时间:2019-02-18 11:50:12

标签: python tensorflow

我正在使用tensorflow-1.12,并且当我通过tf.data.Dataset从csv加载数据时,无法将单元格值从字符串转换为数字。我的csv看起来像:

"string_col1","col1","col2", ...
"some value","23.502482","53.5", ...

我只想使用带有数字(col1,col2等)的列作为输入,所以我有删除第一列的功能:

import tensorflow as tf

def slice_and_transform_to_float(line):
    line_splitted = tf.string_split([line], ",")
    str_data = tf.convert_to_tensor(line_splitted.values, dtype=tf.string)
    str_data = tf.slice(str_data, [1], [col_size])
    return tf.string_to_number(str_data, out_type=tf.float32) # here is a problem


map_func = lambda line: slice_and_transform_to_float(line)
dataset = tf.data.Dataset.from_tensor_slices(train_files)
dataset = dataset.map(map_func, num_parallel_calls=4)
iterator = dataset.make_initializable_iterator()

sess = tf.Session()
iterator = dataset.make_initializable_iterator()
sess.run([tf.global_variables_initializer(), iterator.initializer])
next_iter = iterator.get_next()
next_rows = sess.run(next_iter) # here we have exception


当我尝试运行它时,出现错误:

tensorflow.python.framework.errors_impl.InvalidArgumentError: StringToNumberOp could not correctly convert string: "23.502482"
     [[{{node StringToNumber}} = StringToNumber[out_type=DT_FLOAT](Slice)]]
     [[node IteratorGetNext (defined at script.py:100)  = IteratorGetNext[output_shapes=[[?,8]], output_types=[DT_FLOAT], _device="/job:localhost/replica:0/task:0/device:CPU:0"](IteratorV2)]]

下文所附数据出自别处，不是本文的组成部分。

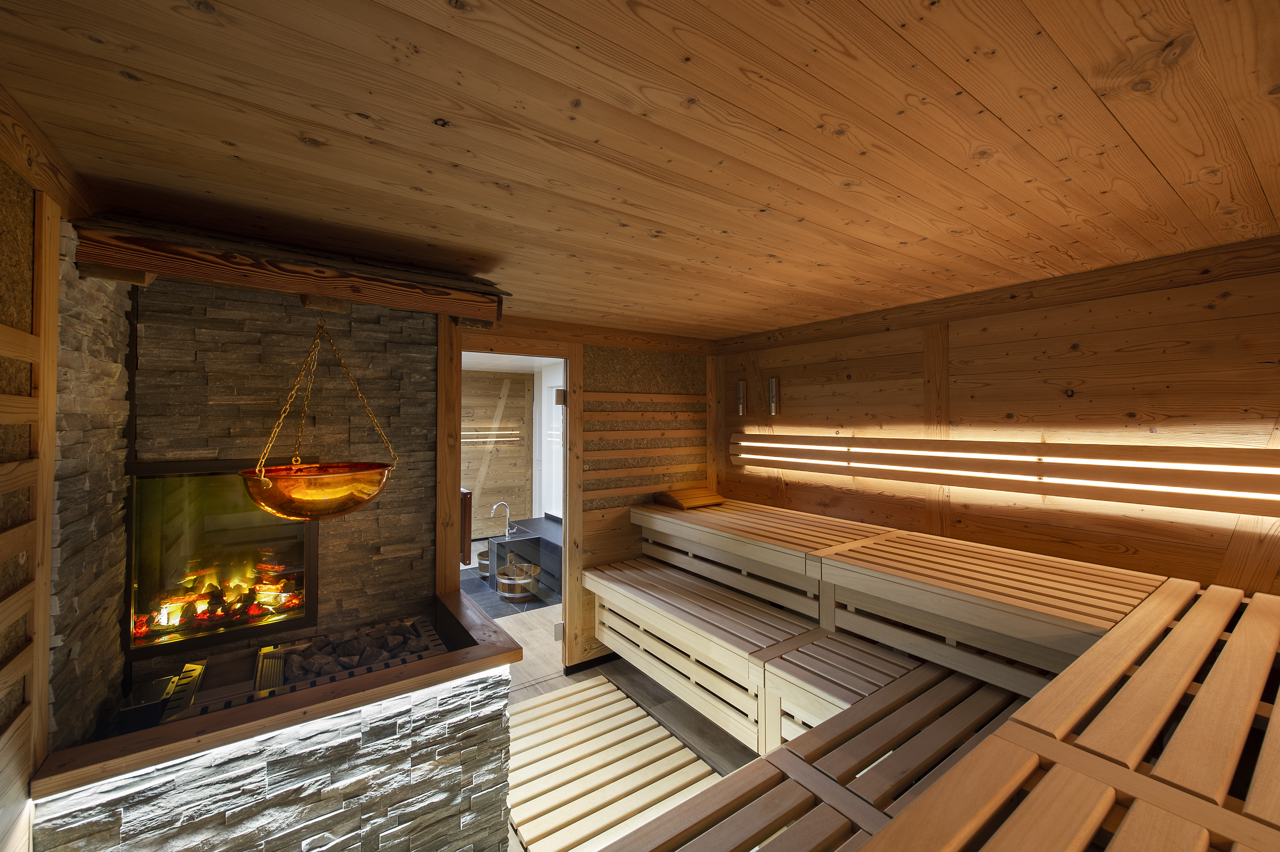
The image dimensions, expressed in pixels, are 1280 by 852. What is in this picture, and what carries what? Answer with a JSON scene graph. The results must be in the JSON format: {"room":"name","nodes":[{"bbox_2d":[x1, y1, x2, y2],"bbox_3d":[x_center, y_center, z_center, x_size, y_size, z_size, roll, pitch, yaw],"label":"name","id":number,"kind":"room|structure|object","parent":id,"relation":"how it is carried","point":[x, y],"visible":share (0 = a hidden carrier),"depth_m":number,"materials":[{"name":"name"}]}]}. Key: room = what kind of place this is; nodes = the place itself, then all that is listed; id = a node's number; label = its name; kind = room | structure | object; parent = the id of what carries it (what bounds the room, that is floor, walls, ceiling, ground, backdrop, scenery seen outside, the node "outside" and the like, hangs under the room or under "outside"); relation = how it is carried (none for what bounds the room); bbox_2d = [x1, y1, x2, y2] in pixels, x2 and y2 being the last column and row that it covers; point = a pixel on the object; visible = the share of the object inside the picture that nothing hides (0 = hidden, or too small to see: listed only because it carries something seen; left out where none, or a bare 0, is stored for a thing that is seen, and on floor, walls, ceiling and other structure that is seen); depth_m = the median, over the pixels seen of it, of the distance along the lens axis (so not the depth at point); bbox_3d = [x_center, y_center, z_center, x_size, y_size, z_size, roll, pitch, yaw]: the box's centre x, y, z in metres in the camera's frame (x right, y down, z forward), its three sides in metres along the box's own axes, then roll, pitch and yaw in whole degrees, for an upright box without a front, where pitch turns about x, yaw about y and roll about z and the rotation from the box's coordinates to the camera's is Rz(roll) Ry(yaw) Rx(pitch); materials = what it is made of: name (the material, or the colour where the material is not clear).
{"room":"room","nodes":[
{"label":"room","id":0,"kind":"room"},
{"bbox_2d":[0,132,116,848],"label":"left wall","id":1,"kind":"structure","parent":0,"point":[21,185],"depth_m":1.27,"materials":[{"name":"brown wood"}]},
{"bbox_2d":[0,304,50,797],"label":"wall trim","id":2,"kind":"object","parent":1,"relation":"attached to","point":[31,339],"visible":0.97,"depth_m":1.25,"materials":[{"name":"brown wood"}]},
{"bbox_2d":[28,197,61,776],"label":"wooden post","id":3,"kind":"object","parent":1,"relation":"attached to","point":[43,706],"visible":0.78,"depth_m":1.31,"materials":[{"name":"brown wood"}]},
{"bbox_2d":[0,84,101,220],"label":"ceiling trim","id":4,"kind":"structure","parent":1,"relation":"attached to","point":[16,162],"depth_m":1.23,"materials":[{"name":"brown wood"}]},
{"bbox_2d":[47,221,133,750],"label":"stone wall","id":5,"kind":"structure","parent":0,"point":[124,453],"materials":[{"name":"grey stone"}]},
{"bbox_2d":[123,271,441,665],"bbox_3d":[-1.672,0.434,2.448,1.254,2.345,0.526,1,-1,-35],"label":"stone wall","id":6,"kind":"structure","parent":0,"point":[299,309],"depth_m":2.32,"materials":[{"name":"brown stone"}]},
{"bbox_2d":[125,460,318,662],"bbox_3d":[-1.910,0.554,2.311,0.690,0.786,0.548,1,-1,-35],"label":"fireplace","id":7,"kind":"object","parent":6,"relation":"in","point":[269,627],"visible":0.83,"depth_m":2.20,"materials":[{"name":"black glass"}]},
{"bbox_2d":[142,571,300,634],"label":"fire","id":8,"kind":"object","parent":7,"relation":"in","point":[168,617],"visible":0.71,"depth_m":2.27,"materials":[{"name":"orange"}]},
{"bbox_2d":[68,211,505,320],"bbox_3d":[-1.289,-0.547,2.058,1.304,0.227,0.639,1,-1,-35],"label":"wooden mantel","id":9,"kind":"object","parent":6,"relation":"attached to","point":[139,261],"visible":0.97,"depth_m":1.76,"materials":[{"name":"brown wood"}]},
{"bbox_2d":[240,314,395,521],"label":"hanging bowl","id":10,"kind":"object","parent":9,"relation":"hanging from","point":[261,478],"visible":0.97,"depth_m":1.77,"materials":[{"name":"orange metal"}]},
{"bbox_2d":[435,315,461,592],"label":"wooden post","id":11,"kind":"object","parent":6,"relation":"attached to","point":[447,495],"visible":0.67,"depth_m":2.78,"materials":[{"name":"brown wood"}]},
{"bbox_2d":[460,369,533,541],"bbox_3d":[-2.982,0.459,6.642,3.354,2.444,0.173,1,-1,-35],"label":"wall","id":12,"kind":"structure","parent":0,"point":[487,500],"depth_m":7.20,"materials":[{"name":"brown wood"}]},
{"bbox_2d":[461,428,520,442],"bbox_3d":[-2.310,0.166,6.817,1.408,0.184,0.067,1,-1,-35],"label":"light strip","id":13,"kind":"object","parent":12,"relation":"attached to","point":[472,433],"visible":0.5,"depth_m":6.95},
{"bbox_2d":[463,564,558,621],"bbox_3d":[-1.606,1.725,5.273,2.550,0.059,1.685,1,-1,-35],"label":"tile floor","id":14,"kind":"structure","parent":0,"point":[497,614],"depth_m":4.94,"materials":[{"name":"grey tile"}]},
{"bbox_2d":[476,547,491,579],"bbox_3d":[-1.625,1.539,5.507,0.339,0.301,0.348,1,-1,-35],"label":"bucket","id":15,"kind":"object","parent":14,"relation":"on","point":[484,555],"visible":0.38,"depth_m":5.39,"materials":[{"name":"brown wood"}]},
{"bbox_2d":[494,560,540,601],"bbox_3d":[-1.199,1.519,4.903,0.437,0.345,0.438,1,-1,-35],"label":"bucket","id":16,"kind":"object","parent":14,"relation":"on","point":[522,594],"visible":0.93,"depth_m":4.77,"materials":[{"name":"brown wood"}]},
{"bbox_2d":[485,515,562,596],"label":"water basin","id":17,"kind":"object","parent":14,"relation":"on","point":[547,542],"visible":0.53,"depth_m":5.35,"materials":[{"name":"stone"}]},
{"bbox_2d":[490,501,510,538],"bbox_3d":[-1.546,1.095,5.525,0.228,0.449,0.124,1,-1,-35],"label":"faucet","id":18,"kind":"object","parent":17,"relation":"attached to","point":[507,532],"visible":0.96,"depth_m":5.52,"materials":[{"name":"silver metal"}]},
{"bbox_2d":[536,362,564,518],"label":"white wall","id":19,"kind":"structure","parent":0,"point":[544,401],"depth_m":6.70,"materials":[{"name":"white paint"}]},
{"bbox_2d":[448,316,718,673],"bbox_3d":[-0.774,0.515,3.244,3.457,2.338,0.135,1,-1,-35],"label":"back wall","id":20,"kind":"structure","parent":0,"point":[627,532],"depth_m":3.64,"materials":[{"name":"brown wood"}]},
{"bbox_2d":[446,338,577,677],"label":"doorway","id":21,"kind":"object","parent":20,"relation":"in","point":[567,617],"visible":0.57,"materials":[{"name":"brown wood"}]},
{"bbox_2d":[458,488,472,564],"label":"door handle","id":22,"kind":"object","parent":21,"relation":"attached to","point":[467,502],"visible":0.33,"depth_m":3.03,"materials":[{"name":"brown wood"}]},
{"bbox_2d":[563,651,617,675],"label":"baseboard","id":23,"kind":"structure","parent":20,"relation":"attached to","point":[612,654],"depth_m":3.47,"materials":[{"name":"black"}]},
{"bbox_2d":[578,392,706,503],"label":"wood slat","id":24,"kind":"object","parent":20,"relation":"attached to","point":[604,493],"visible":0.92,"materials":[{"name":"brown wood"}]},
{"bbox_2d":[499,596,763,851],"bbox_3d":[-1.082,1.743,3.197,3.908,0.119,7.103,1,-1,-35],"label":"floor","id":25,"kind":"structure","parent":0,"point":[532,694],"depth_m":3.28,"materials":[{"name":"beige wood"}]},
{"bbox_2d":[29,584,526,848],"bbox_3d":[-1.297,1.322,1.997,1.355,0.778,0.878,1,-1,-35],"label":"stone wall","id":26,"kind":"object","parent":25,"relation":"on","point":[477,622],"visible":0.84,"depth_m":1.69,"materials":[{"name":"grey stone"}]},
{"bbox_2d":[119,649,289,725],"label":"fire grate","id":27,"kind":"object","parent":26,"relation":"in","point":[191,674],"visible":0.61,"depth_m":1.86,"materials":[{"name":"metal"}]},
{"bbox_2d":[285,618,437,682],"bbox_3d":[-1.261,1.015,2.252,0.625,0.096,0.366,1,-1,-35],"label":"stone pile","id":28,"kind":"object","parent":27,"relation":"in","point":[386,641],"visible":0.8,"depth_m":2.21,"materials":[{"name":"stone"}]},
{"bbox_2d":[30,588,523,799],"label":"wooden ledge","id":29,"kind":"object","parent":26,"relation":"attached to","point":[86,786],"visible":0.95,"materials":[{"name":"brown wood"}]},
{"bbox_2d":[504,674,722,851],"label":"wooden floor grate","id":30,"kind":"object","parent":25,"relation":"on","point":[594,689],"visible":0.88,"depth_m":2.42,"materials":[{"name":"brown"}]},
{"bbox_2d":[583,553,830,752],"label":"bench","id":31,"kind":"object","parent":25,"relation":"on","point":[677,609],"visible":0.81,"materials":[{"name":"brown wood"}]},
{"bbox_2d":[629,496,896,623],"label":"bench","id":32,"kind":"object","parent":25,"relation":"on","point":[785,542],"visible":0.85,"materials":[{"name":"brown wood"}]},
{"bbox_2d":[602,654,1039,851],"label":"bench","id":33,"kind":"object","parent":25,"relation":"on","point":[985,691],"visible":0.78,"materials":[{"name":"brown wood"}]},
{"bbox_2d":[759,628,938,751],"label":"bench","id":34,"kind":"object","parent":25,"relation":"on","point":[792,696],"visible":0.46,"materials":[{"name":"brown wood"}]},
{"bbox_2d":[570,497,1279,851],"bbox_3d":[0.755,1.140,1.822,2.895,0.932,2.940,1,-1,-35],"label":"bench","id":35,"kind":"object","parent":25,"relation":"on","point":[1065,716],"visible":0.93,"depth_m":1.60,"materials":[{"name":"brown wood"}]},
{"bbox_2d":[653,486,725,509],"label":"headrest","id":36,"kind":"object","parent":35,"relation":"on","point":[682,505],"visible":0.98,"depth_m":3.70,"materials":[{"name":"brown wood"}]},
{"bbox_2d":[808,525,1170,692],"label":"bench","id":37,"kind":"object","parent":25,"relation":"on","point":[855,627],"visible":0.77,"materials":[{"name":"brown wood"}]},
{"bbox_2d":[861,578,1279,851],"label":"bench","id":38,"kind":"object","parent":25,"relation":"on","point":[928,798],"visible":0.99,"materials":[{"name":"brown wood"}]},
{"bbox_2d":[0,0,1279,341],"bbox_3d":[0.322,-0.745,1.820,3.582,0.126,3.399,1,-1,-35],"label":"ceiling","id":39,"kind":"structure","parent":0,"point":[980,95],"depth_m":1.20,"materials":[{"name":"brown wood"}]},
{"bbox_2d":[715,239,1279,600],"bbox_3d":[1.761,0.498,2.758,0.156,2.367,3.816,1,-1,-35],"label":"right wall","id":40,"kind":"structure","parent":0,"point":[1085,391],"depth_m":2.35,"materials":[{"name":"brown wood"}]},
{"bbox_2d":[735,378,745,415],"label":"sauna timer","id":41,"kind":"object","parent":40,"relation":"attached to","point":[740,391],"visible":0.99,"depth_m":3.89,"materials":[{"name":"silver metal"}]},
{"bbox_2d":[768,376,779,415],"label":"sauna timer","id":42,"kind":"object","parent":40,"relation":"attached to","point":[772,381],"visible":0.99,"depth_m":3.61,"materials":[{"name":"metal"}]},
{"bbox_2d":[725,431,1279,518],"bbox_3d":[1.631,0.219,2.704,0.108,0.292,2.981,1,-1,-35],"label":"wall light","id":43,"kind":"object","parent":40,"relation":"attached to","point":[995,470],"visible":0.99,"depth_m":2.32,"materials":[{"name":"brown wood"}]}
]}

似乎我有一个字符串值,它是一个数字,但是tensorflow在转换为float时存在问题。我尝试使用整数值和tf.float64,但没有任何变化。你知道什么可能是错误的吗?

我试图找到类似的问题,但是当有人想要将“字符串”转换为数字时,我才发现问题。

2 个答案:

答案 0 :(得分:2)

问题是您正在传递带有周围引号的数字字符串,不能将其解析为数字。例如,您可以删除引号:

import tensorflow as tf

def slice_and_transform_to_float(line):
    line_splitted = tf.strings.split([line], ",")
    str_data = tf.convert_to_tensor(line_splitted.values, dtype=tf.string)
    str_data = tf.slice(str_data, [1], [2])  # Fixed that to 2 for the example
    str_len = tf.strings.length(str_data)
    str_unquoted = tf.strings.substr(str_data, tf.ones_like(str_len), str_len - 2)
    return tf.strings.to_number(str_unquoted, out_type=tf.float32)

with tf.Graph().as_default(), tf.Session() as sess:
    print(sess.run(slice_and_transform_to_float('"some value","23.502482","53.5"')))
    # [23.502481 53.5     ]

答案 1 :(得分:0)

因为有时csv文件中的行可以带有或不带有引号,例如:

"col1", "col2", "col3", ...
23.582, "53.5",  12   , ...

我已通过以下方式更改了您的解决方案:

def slice_and_transform_to_float(line):
    line_splitted = tf.string_split([line], ",")
    str_data = tf.convert_to_tensor(line_splitted.values, dtype=tf.string)
    str_data = tf.slice(str_data, [0], [2]) # Fixed that to 2 for the example
    str_data = tf.map_fn(lambda x: tf.regex_replace(x, '"', ""), str_data)
    return tf.string_to_number(str_data, out_type=out_type)

现在,值是否包含引号都无关紧要。